[Saved entries]
-- Opening Marker --
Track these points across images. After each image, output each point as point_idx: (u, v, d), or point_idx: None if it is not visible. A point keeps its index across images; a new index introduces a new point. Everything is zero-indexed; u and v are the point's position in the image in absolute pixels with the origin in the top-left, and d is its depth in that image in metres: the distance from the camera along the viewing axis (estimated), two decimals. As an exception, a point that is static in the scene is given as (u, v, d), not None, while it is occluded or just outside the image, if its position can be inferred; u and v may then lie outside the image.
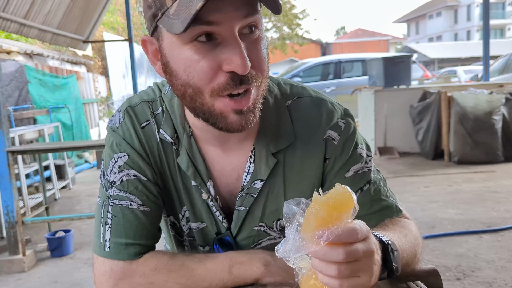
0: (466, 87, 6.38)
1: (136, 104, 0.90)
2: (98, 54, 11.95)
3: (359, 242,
-- Closing Marker --
-- Opening Marker --
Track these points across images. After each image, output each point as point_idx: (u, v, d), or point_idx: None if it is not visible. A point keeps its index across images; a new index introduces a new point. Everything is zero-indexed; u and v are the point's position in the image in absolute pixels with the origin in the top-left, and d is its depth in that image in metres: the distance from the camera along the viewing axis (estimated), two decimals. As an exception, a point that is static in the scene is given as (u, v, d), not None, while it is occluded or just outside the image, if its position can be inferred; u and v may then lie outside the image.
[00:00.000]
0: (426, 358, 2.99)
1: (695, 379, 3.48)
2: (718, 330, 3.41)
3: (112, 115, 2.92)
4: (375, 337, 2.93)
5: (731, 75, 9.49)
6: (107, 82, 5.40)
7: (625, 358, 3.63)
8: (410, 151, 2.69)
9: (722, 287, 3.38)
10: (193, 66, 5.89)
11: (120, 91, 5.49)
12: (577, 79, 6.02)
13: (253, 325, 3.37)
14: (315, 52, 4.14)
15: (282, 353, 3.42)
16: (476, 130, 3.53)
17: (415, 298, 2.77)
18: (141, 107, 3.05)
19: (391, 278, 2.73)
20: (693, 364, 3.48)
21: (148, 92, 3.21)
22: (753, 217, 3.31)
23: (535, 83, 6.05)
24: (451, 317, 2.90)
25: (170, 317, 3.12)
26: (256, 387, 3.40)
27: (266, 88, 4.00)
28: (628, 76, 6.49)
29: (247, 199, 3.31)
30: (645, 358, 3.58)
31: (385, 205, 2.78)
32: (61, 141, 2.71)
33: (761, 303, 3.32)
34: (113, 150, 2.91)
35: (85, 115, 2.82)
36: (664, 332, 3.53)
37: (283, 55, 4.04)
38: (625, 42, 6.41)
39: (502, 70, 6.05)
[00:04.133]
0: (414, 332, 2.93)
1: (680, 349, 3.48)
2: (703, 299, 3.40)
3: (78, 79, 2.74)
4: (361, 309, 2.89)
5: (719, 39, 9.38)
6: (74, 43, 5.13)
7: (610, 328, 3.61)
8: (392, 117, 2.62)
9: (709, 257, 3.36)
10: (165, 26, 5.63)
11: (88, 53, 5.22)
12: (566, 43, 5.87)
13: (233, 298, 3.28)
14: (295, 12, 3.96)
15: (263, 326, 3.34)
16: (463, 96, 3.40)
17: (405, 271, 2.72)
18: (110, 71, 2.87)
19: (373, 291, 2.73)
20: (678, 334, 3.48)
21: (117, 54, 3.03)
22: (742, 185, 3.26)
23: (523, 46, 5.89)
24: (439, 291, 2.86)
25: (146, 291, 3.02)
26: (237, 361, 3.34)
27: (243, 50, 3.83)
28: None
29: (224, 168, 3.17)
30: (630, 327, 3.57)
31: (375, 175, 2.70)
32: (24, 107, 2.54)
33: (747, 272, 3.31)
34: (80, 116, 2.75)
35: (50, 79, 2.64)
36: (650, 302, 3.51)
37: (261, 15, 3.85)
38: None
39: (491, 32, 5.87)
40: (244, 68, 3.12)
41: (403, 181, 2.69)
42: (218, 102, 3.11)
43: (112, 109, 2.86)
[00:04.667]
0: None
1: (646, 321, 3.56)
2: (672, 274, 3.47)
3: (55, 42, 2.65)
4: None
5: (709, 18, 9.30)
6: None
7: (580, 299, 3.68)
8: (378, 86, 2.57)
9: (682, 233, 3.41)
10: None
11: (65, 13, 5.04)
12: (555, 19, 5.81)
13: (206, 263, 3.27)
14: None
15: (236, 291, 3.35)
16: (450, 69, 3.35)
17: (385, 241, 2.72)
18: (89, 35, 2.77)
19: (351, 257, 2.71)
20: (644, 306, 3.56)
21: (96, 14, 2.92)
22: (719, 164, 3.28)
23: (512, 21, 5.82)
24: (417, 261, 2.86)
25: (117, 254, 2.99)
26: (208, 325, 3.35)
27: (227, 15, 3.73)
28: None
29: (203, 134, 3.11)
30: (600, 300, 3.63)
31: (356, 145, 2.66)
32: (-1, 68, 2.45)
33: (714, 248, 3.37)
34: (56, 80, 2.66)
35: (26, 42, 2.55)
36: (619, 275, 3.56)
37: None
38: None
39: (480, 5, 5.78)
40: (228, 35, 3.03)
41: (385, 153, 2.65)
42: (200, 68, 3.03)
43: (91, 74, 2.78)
-- Closing Marker --
-- Opening Marker --
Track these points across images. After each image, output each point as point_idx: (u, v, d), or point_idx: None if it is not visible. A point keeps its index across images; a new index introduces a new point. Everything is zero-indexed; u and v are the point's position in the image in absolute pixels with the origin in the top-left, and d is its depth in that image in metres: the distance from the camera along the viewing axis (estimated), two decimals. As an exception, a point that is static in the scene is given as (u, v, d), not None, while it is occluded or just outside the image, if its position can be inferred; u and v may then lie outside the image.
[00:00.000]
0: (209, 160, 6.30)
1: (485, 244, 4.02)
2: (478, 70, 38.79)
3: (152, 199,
-- Closing Marker --
* **WHAT IS EXPECTED**
Could you reproduce, exactly, every line above from the line with "5: (731, 75, 9.49)" to the line with "39: (502, 70, 6.05)", and no other line? Both ends count.

* **RESPONSE AREA**
5: (731, 75, 9.49)
6: (107, 82, 5.40)
7: (625, 358, 3.63)
8: (410, 151, 2.69)
9: (722, 287, 3.38)
10: (193, 66, 5.89)
11: (120, 91, 5.49)
12: (577, 79, 6.02)
13: (253, 325, 3.37)
14: (315, 52, 4.14)
15: (282, 353, 3.42)
16: (476, 130, 3.53)
17: (415, 298, 2.77)
18: (141, 107, 3.05)
19: (391, 278, 2.73)
20: (693, 364, 3.48)
21: (148, 92, 3.21)
22: (753, 217, 3.31)
23: (535, 83, 6.05)
24: (451, 317, 2.90)
25: (170, 317, 3.12)
26: (256, 387, 3.40)
27: (266, 88, 4.00)
28: (628, 76, 6.49)
29: (247, 199, 3.31)
30: (645, 358, 3.58)
31: (385, 205, 2.78)
32: (61, 141, 2.71)
33: (761, 303, 3.32)
34: (113, 150, 2.91)
35: (85, 115, 2.82)
36: (664, 332, 3.53)
37: (283, 55, 4.04)
38: (625, 42, 6.41)
39: (502, 70, 6.05)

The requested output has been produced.